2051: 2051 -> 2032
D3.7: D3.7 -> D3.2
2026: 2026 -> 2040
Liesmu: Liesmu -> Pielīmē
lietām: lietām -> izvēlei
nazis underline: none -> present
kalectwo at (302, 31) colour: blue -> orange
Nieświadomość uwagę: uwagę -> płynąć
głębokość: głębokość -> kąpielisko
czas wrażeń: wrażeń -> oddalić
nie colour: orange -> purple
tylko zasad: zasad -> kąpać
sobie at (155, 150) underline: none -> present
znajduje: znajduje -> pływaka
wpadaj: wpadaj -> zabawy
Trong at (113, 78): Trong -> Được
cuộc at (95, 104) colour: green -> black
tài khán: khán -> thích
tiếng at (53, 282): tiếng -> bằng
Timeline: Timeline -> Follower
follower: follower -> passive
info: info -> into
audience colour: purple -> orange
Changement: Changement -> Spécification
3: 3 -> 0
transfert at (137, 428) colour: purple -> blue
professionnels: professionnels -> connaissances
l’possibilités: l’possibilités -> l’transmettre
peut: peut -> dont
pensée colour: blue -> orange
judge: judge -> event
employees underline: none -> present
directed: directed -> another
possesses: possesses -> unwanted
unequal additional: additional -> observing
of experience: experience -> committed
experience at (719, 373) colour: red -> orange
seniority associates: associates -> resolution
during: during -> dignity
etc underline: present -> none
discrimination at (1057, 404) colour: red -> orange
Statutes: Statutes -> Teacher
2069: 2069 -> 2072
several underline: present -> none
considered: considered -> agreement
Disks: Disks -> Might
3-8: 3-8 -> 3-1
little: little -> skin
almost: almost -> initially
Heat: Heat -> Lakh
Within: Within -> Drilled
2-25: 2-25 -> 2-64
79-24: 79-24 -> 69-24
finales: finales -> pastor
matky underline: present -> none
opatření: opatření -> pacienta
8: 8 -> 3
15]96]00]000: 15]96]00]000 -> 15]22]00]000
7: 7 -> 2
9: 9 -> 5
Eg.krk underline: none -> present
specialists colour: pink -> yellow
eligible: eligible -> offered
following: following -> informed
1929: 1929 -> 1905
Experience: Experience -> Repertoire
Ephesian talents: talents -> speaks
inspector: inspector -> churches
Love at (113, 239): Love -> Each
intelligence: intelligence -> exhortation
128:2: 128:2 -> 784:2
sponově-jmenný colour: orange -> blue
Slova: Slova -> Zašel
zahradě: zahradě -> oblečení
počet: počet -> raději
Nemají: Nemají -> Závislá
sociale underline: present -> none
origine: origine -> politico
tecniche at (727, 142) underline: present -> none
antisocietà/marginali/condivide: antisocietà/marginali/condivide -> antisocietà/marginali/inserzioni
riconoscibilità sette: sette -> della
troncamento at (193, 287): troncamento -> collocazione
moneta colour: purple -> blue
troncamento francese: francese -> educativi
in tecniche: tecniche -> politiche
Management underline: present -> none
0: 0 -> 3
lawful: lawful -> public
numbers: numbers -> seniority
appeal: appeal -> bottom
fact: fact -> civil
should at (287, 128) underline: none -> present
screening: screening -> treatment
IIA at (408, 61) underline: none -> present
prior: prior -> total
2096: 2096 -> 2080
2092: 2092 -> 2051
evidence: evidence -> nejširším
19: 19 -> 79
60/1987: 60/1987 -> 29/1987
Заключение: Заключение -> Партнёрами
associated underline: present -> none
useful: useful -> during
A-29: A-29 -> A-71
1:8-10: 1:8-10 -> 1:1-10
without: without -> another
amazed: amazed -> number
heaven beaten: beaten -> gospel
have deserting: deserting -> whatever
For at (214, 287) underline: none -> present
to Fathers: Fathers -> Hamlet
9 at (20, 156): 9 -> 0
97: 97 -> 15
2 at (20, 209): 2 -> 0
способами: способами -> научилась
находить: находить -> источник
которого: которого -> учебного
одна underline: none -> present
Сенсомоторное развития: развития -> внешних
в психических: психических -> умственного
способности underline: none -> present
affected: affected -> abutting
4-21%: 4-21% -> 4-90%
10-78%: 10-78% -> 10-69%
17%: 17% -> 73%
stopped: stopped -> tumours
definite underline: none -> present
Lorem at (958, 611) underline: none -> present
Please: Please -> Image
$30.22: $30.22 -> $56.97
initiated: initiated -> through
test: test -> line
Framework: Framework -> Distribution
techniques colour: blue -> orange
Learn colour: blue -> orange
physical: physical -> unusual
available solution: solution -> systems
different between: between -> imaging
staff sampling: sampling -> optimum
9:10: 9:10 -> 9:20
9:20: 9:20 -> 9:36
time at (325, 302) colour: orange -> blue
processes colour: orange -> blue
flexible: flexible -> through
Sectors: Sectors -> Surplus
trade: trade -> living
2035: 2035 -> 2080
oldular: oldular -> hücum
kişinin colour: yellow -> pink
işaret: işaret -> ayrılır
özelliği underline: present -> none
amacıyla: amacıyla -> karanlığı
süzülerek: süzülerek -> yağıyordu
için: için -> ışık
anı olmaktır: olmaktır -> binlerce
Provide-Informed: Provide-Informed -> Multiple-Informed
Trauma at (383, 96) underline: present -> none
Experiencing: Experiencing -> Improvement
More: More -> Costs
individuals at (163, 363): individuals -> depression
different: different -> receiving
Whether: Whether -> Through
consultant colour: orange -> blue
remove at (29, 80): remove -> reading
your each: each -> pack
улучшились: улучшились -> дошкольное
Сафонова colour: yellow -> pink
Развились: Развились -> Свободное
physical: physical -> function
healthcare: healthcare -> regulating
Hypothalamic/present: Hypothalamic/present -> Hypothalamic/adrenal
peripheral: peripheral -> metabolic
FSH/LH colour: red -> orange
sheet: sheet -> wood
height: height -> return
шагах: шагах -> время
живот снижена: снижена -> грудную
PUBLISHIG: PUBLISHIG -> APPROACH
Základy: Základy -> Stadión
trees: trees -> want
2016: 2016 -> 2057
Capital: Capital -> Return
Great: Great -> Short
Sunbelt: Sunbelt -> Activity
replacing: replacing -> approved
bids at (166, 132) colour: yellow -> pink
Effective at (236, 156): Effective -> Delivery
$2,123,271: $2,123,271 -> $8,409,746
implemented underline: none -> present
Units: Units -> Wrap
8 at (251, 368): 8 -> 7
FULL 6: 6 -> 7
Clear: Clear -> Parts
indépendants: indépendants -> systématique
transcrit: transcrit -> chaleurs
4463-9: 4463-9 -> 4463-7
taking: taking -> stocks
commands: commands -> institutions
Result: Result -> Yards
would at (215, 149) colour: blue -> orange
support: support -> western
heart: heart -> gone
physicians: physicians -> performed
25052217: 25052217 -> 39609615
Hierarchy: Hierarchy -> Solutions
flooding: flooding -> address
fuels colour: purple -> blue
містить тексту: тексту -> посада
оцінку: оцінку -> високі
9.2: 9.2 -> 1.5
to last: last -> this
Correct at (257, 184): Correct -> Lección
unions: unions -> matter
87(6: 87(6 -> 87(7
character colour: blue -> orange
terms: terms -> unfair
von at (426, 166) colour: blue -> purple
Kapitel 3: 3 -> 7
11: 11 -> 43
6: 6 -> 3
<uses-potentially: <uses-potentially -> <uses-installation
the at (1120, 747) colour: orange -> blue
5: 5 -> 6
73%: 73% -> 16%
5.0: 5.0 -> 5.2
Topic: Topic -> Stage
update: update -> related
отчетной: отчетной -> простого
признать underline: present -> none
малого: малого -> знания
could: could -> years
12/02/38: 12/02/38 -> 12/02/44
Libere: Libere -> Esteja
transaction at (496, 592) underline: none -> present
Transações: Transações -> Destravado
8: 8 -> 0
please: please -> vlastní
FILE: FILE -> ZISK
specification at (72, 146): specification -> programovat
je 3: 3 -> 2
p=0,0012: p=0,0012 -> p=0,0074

====

§ What needs to be done
Copy every line of the material above without changing a single character.

§ Solution to this task
2051: 2051 -> 2032
D3.7: D3.7 -> D3.2
2026: 2026 -> 2040
Liesmu: Liesmu -> Pielīmē
lietām: lietām -> izvēlei
nazis underline: none -> present
kalectwo at (302, 31) colour: blue -> orange
Nieświadomość uwagę: uwagę -> płynąć
głębokość: głębokość -> kąpielisko
czas wrażeń: wrażeń -> oddalić
nie colour: orange -> purple
tylko zasad: zasad -> kąpać
sobie at (155, 150) underline: none -> present
znajduje: znajduje -> pływaka
wpadaj: wpadaj -> zabawy
Trong at (113, 78): Trong -> Được
cuộc at (95, 104) colour: green -> black
tài khán: khán -> thích
tiếng at (53, 282): tiếng -> bằng
Timeline: Timeline -> Follower
follower: follower -> passive
info: info -> into
audience colour: purple -> orange
Changement: Changement -> Spécification
3: 3 -> 0
transfert at (137, 428) colour: purple -> blue
professionnels: professionnels -> connaissances
l’possibilités: l’possibilités -> l’transmettre
peut: peut -> dont
pensée colour: blue -> orange
judge: judge -> event
employees underline: none -> present
directed: directed -> another
possesses: possesses -> unwanted
unequal additional: additional -> observing
of experience: experience -> committed
experience at (719, 373) colour: red -> orange
seniority associates: associates -> resolution
during: during -> dignity
etc underline: present -> none
discrimination at (1057, 404) colour: red -> orange
Statutes: Statutes -> Teacher
2069: 2069 -> 2072
several underline: present -> none
considered: considered -> agreement
Disks: Disks -> Might
3-8: 3-8 -> 3-1
little: little -> skin
almost: almost -> initially
Heat: Heat -> Lakh
Within: Within -> Drilled
2-25: 2-25 -> 2-64
79-24: 79-24 -> 69-24
finales: finales -> pastor
matky underline: present -> none
opatření: opatření -> pacienta
8: 8 -> 3
15]96]00]000: 15]96]00]000 -> 15]22]00]000
7: 7 -> 2
9: 9 -> 5
Eg.krk underline: none -> present
specialists colour: pink -> yellow
eligible: eligible -> offered
following: following -> informed
1929: 1929 -> 1905
Experience: Experience -> Repertoire
Ephesian talents: talents -> speaks
inspector: inspector -> churches
Love at (113, 239): Love -> Each
intelligence: intelligence -> exhortation
128:2: 128:2 -> 784:2
sponově-jmenný colour: orange -> blue
Slova: Slova -> Zašel
zahradě: zahradě -> oblečení
počet: počet -> raději
Nemají: Nemají -> Závislá
sociale underline: present -> none
origine: origine -> politico
tecniche at (727, 142) underline: present -> none
antisocietà/marginali/condivide: antisocietà/marginali/condivide -> antisocietà/marginali/inserzioni
riconoscibilità sette: sette -> della
troncamento at (193, 287): troncamento -> collocazione
moneta colour: purple -> blue
troncamento francese: francese -> educativi
in tecniche: tecniche -> politiche
Management underline: present -> none
0: 0 -> 3
lawful: lawful -> public
numbers: numbers -> seniority
appeal: appeal -> bottom
fact: fact -> civil
should at (287, 128) underline: none -> present
screening: screening -> treatment
IIA at (408, 61) underline: none -> present
prior: prior -> total
2096: 2096 -> 2080
2092: 2092 -> 2051
evidence: evidence -> nejširším
19: 19 -> 79
60/1987: 60/1987 -> 29/1987
Заключение: Заключение -> Партнёрами
associated underline: present -> none
useful: useful -> during
A-29: A-29 -> A-71
1:8-10: 1:8-10 -> 1:1-10
without: without -> another
amazed: amazed -> number
heaven beaten: beaten -> gospel
have deserting: deserting -> whatever
For at (214, 287) underline: none -> present
to Fathers: Fathers -> Hamlet
9 at (20, 156): 9 -> 0
97: 97 -> 15
2 at (20, 209): 2 -> 0
способами: способами -> научилась
находить: находить -> источник
которого: которого -> учебного
одна underline: none -> present
Сенсомоторное развития: развития -> внешних
в психических: психических -> умственного
способности underline: none -> present
affected: affected -> abutting
4-21%: 4-21% -> 4-90%
10-78%: 10-78% -> 10-69%
17%: 17% -> 73%
stopped: stopped -> tumours
definite underline: none -> present
Lorem at (958, 611) underline: none -> present
Please: Please -> Image
$30.22: $30.22 -> $56.97
initiated: initiated -> through
test: test -> line
Framework: Framework -> Distribution
techniques colour: blue -> orange
Learn colour: blue -> orange
physical: physical -> unusual
available solution: solution -> systems
different between: between -> imaging
staff sampling: sampling -> optimum
9:10: 9:10 -> 9:20
9:20: 9:20 -> 9:36
time at (325, 302) colour: orange -> blue
processes colour: orange -> blue
flexible: flexible -> through
Sectors: Sectors -> Surplus
trade: trade -> living
2035: 2035 -> 2080
oldular: oldular -> hücum
kişinin colour: yellow -> pink
işaret: işaret -> ayrılır
özelliği underline: present -> none
amacıyla: amacıyla -> karanlığı
süzülerek: süzülerek -> yağıyordu
için: için -> ışık
anı olmaktır: olmaktır -> binlerce
Provide-Informed: Provide-Informed -> Multiple-Informed
Trauma at (383, 96) underline: present -> none
Experiencing: Experiencing -> Improvement
More: More -> Costs
individuals at (163, 363): individuals -> depression
different: different -> receiving
Whether: Whether -> Through
consultant colour: orange -> blue
remove at (29, 80): remove -> reading
your each: each -> pack
улучшились: улучшились -> дошкольное
Сафонова colour: yellow -> pink
Развились: Развились -> Свободное
physical: physical -> function
healthcare: healthcare -> regulating
Hypothalamic/present: Hypothalamic/present -> Hypothalamic/adrenal
peripheral: peripheral -> metabolic
FSH/LH colour: red -> orange
sheet: sheet -> wood
height: height -> return
шагах: шагах -> время
живот снижена: снижена -> грудную
PUBLISHIG: PUBLISHIG -> APPROACH
Základy: Základy -> Stadión
trees: trees -> want
2016: 2016 -> 2057
Capital: Capital -> Return
Great: Great -> Short
Sunbelt: Sunbelt -> Activity
replacing: replacing -> approved
bids at (166, 132) colour: yellow -> pink
Effective at (236, 156): Effective -> Delivery
$2,123,271: $2,123,271 -> $8,409,746
implemented underline: none -> present
Units: Units -> Wrap
8 at (251, 368): 8 -> 7
FULL 6: 6 -> 7
Clear: Clear -> Parts
indépendants: indépendants -> systématique
transcrit: transcrit -> chaleurs
4463-9: 4463-9 -> 4463-7
taking: taking -> stocks
commands: commands -> institutions
Result: Result -> Yards
would at (215, 149) colour: blue -> orange
support: support -> western
heart: heart -> gone
physicians: physicians -> performed
25052217: 25052217 -> 39609615
Hierarchy: Hierarchy -> Solutions
flooding: flooding -> address
fuels colour: purple -> blue
містить тексту: тексту -> посада
оцінку: оцінку -> високі
9.2: 9.2 -> 1.5
to last: last -> this
Correct at (257, 184): Correct -> Lección
unions: unions -> matter
87(6: 87(6 -> 87(7
character colour: blue -> orange
terms: terms -> unfair
von at (426, 166) colour: blue -> purple
Kapitel 3: 3 -> 7
11: 11 -> 43
6: 6 -> 3
<uses-potentially: <uses-potentially -> <uses-installation
the at (1120, 747) colour: orange -> blue
5: 5 -> 6
73%: 73% -> 16%
5.0: 5.0 -> 5.2
Topic: Topic -> Stage
update: update -> related
отчетной: отчетной -> простого
признать underline: present -> none
малого: малого -> знания
could: could -> years
12/02/38: 12/02/38 -> 12/02/44
Libere: Libere -> Esteja
transaction at (496, 592) underline: none -> present
Transações: Transações -> Destravado
8: 8 -> 0
please: please -> vlastní
FILE: FILE -> ZISK
specification at (72, 146): specification -> programovat
je 3: 3 -> 2
p=0,0012: p=0,0012 -> p=0,0074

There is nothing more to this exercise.